▼▼▼
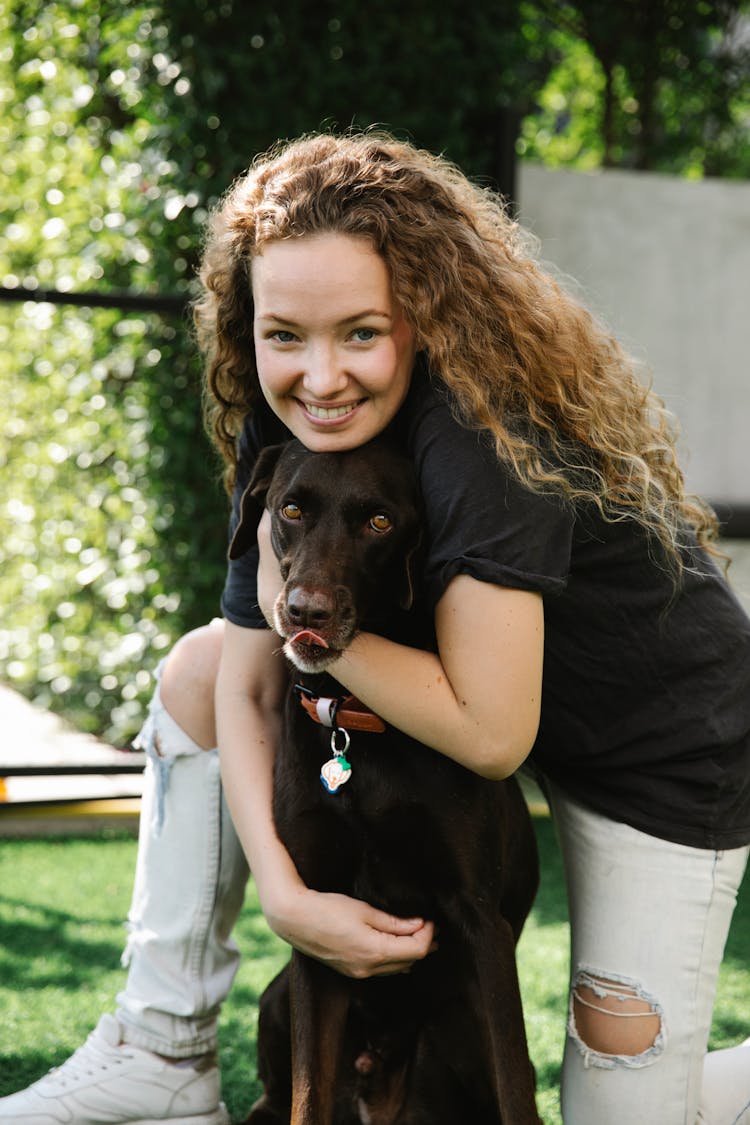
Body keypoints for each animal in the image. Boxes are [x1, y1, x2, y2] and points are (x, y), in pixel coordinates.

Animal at [229, 438, 539, 1125]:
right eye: (291, 509)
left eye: (379, 522)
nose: (306, 612)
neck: (356, 728)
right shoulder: (316, 926)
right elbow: (307, 1095)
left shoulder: (482, 923)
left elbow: (515, 1087)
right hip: (277, 994)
▲▲▲
PROBLEM TO WORK ON — Pictures stay out; everything else in the records gets copied exactly.

RESPONSE TO THE TASK —
Body keypoints for each animal in the image. Boxes are [x1, y1, x2, y2] and points are (x, y), in pixel coordinates.

Animal at [229, 438, 539, 1125]:
right eye: (291, 509)
left eye: (379, 522)
nose: (306, 612)
neck: (356, 728)
right shoulder: (316, 926)
right elbow: (307, 1095)
left shoulder: (482, 923)
left elbow: (515, 1087)
right hip: (277, 994)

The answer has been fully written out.